L’ouvrage de Geneviève Cloutier présente le résultat des recherches que l’auteur a consacrées au rapport complexe entretenu par les avant-gardes à l’histoire. Depuis quelques années déjà, le réexamen de leur création a permis de nuancer le nihilisme radical qui transparaît de leurs manifestes provocateurs, à l’origine d’une vision erronée selon laquelle ces écrivains et artistes n’éprouveraient qu’un mépris violent à l’égard du passé. Cloutier a effectué un travail de révision similaire concernant leur insolente et présomptueuse audace à vouloir forger l’avenir. L’ouvrage L’avant-garde russe face à la « terreur de l’histoire ». Historiosophie et historiographie chez Velimir Khlebnikov et Pavel Filonov part, en effet, du postulat suivant : « Loin de suivre l’invitation lancée par les manifestes à se précipiter tête baissée vers un demain incertain mais idéalisé, le projet artistique de l’avant-garde russe prend la forme d’une vaste entreprise de résistance à l’histoire comprise comme la progression linéaire du temps » (p. 13-14). Ce ne serait donc pas leur confiance mais leur crainte à l’égard du futur, de son caractère imprévisible et de l’inévitable fin qu’il porte en lui, qui les aurait motivés à agir, afin de le comprendre, de l’apprivoiser, voire de l’influencer. Pour mettre ce postulat à l’épreuve, Geneviève Cloutier a choisi de se consacrer à l’étude de l’œuvre du poète Velimir Khlebnikov et du peintre Pavel Filonov, considérant ces artistes comme d’éminents représentants du travail entrepris en Russie dans leur champ créatif respectif.

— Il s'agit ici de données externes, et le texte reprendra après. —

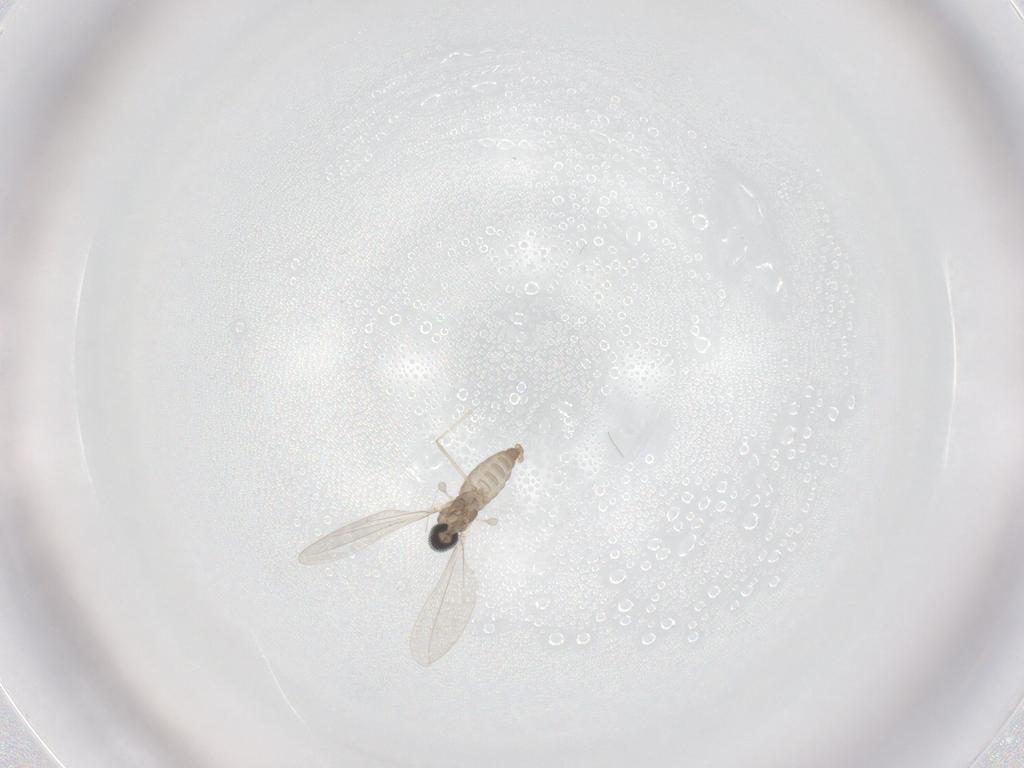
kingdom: Animalia
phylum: Arthropoda
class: Insecta
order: Diptera
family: Cecidomyiidae
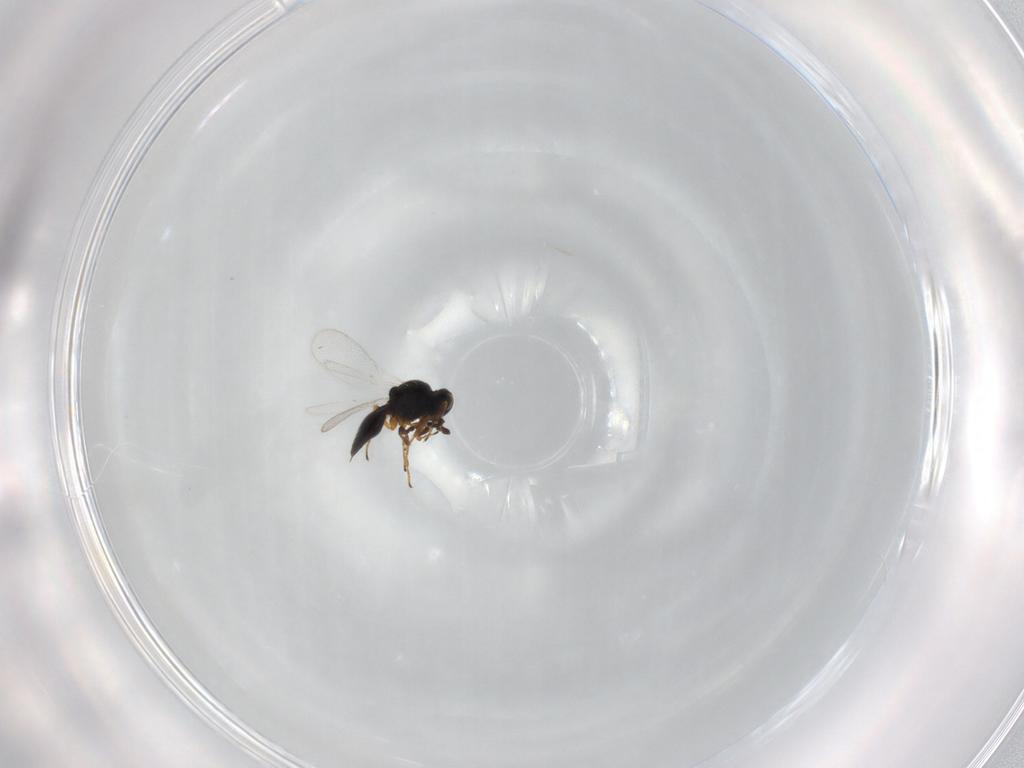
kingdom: Animalia
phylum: Arthropoda
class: Insecta
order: Hymenoptera
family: Platygastridae
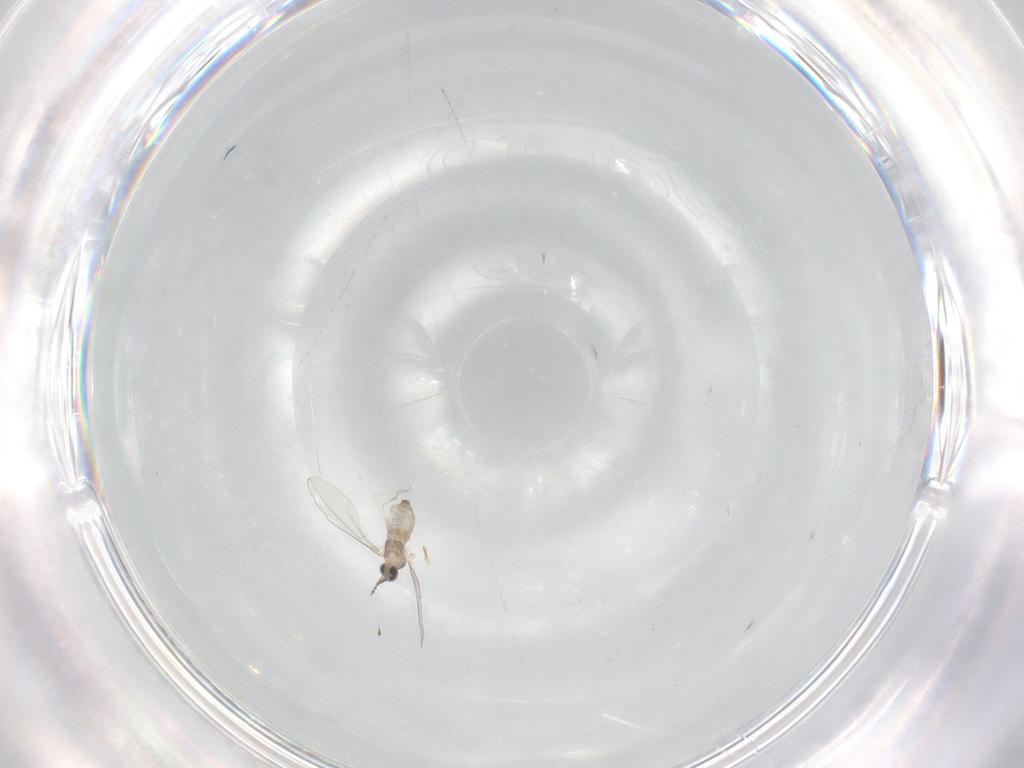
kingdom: Animalia
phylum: Arthropoda
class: Insecta
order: Diptera
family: Cecidomyiidae
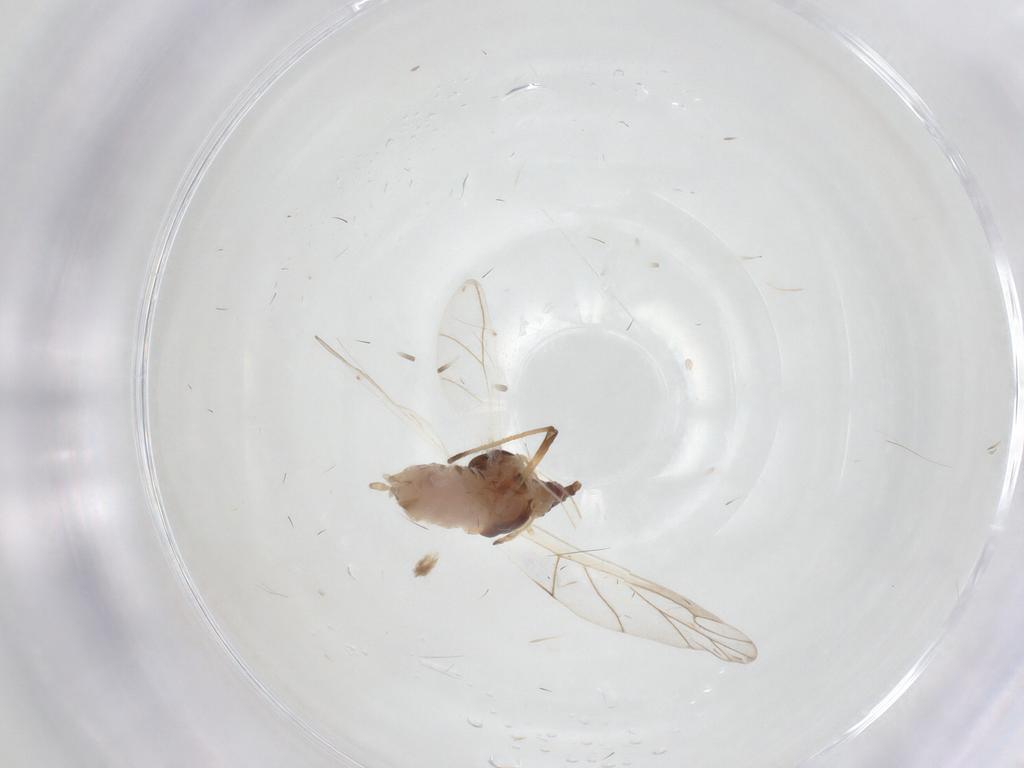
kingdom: Animalia
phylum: Arthropoda
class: Insecta
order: Hemiptera
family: Aphididae
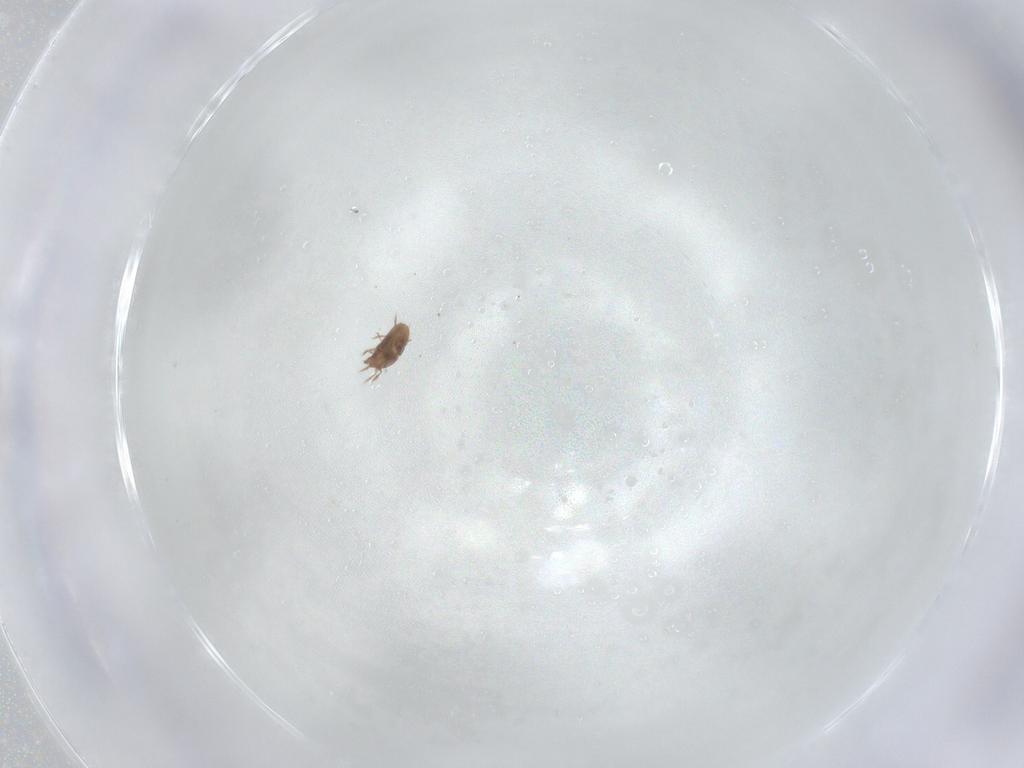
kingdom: Animalia
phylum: Arthropoda
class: Arachnida
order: Sarcoptiformes
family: Oribatulidae
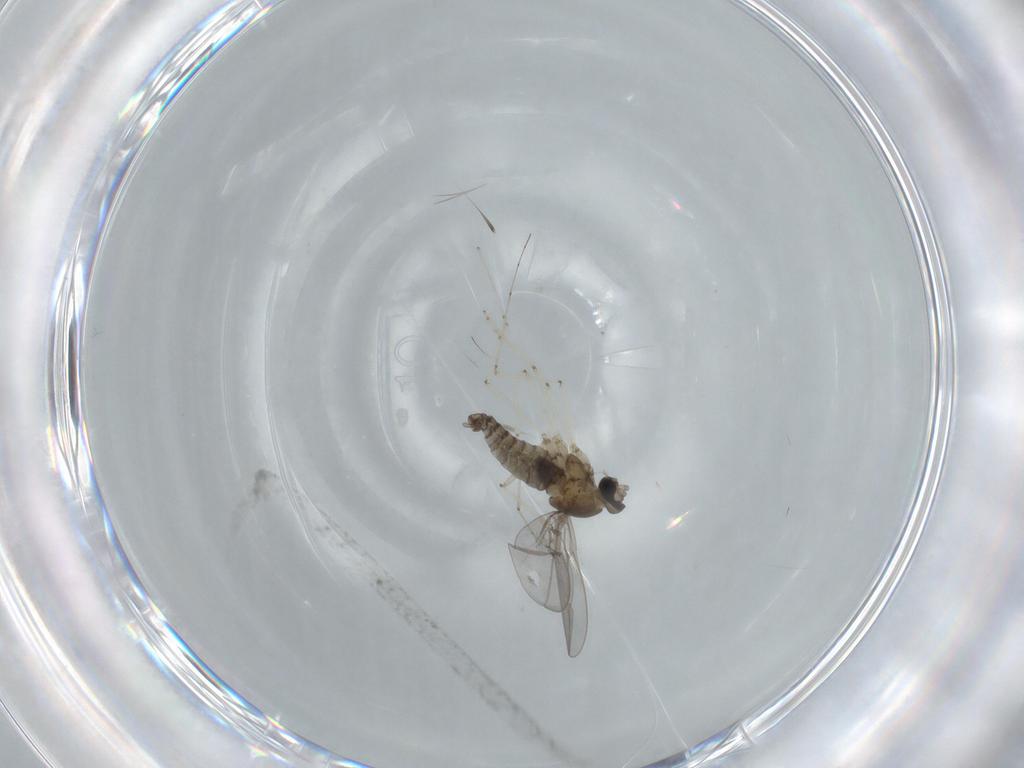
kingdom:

Cette approche pluridisciplinaire, particulièrement stimulante, est introduite par une première partie qui replace quelques jalons essentiels de la philosophie spéculative de l’histoire, c’est-à-dire de l’historiosophie. Cette nécessaire et remarquable recontextualisation montre toute l’érudition de son auteur qui revient sur les différentes conceptions de la nature du cycle de l’histoire et de ses fins, l’Homme ayant besoin de donner un sens à son existence, voire d’essayer de prévoir ce qui sera pour contrer les sentiments d’angoisse et d’impuissance qu’il ressent face à cet inconnu. En recentrant son propos sur l’historiosophie russe, Geneviève Cloutier évoque le questionnement central qui la singularise : sera-t-il possible de réaliser le royaume de Dieu sur terre ? Ce questionnement charrie dans son sillage les réflexions philosophiques les plus extravagantes, parmi lesquelles celles de Nikolaj Fedorov qui demande à l’humanité d’anéantir le temps et d’instaurer un éternel présent, en trouvant les moyens de ressusciter les morts et de les envoyer coloniser le cosmos. Mais comme nous l’explique Geneviève Cloutier, la réflexion qui inspirera le plus les écrivains et les artistes porte sur l’existence supposée d’une formule unique qui régirait les destinées. Les fantasmes et les espérances qu’elle génère sont immenses car elle permettrait, si elle était découverte, de prévoir l’avenir et même de l’infléchir. Dans ce contexte de pensée, où philosophie et art s’influencent mutuellement, certaines œuvres littéraires et artistiques se présentent comme des « sources du savoir du monde » et prétendent dévoiler les lois du temps.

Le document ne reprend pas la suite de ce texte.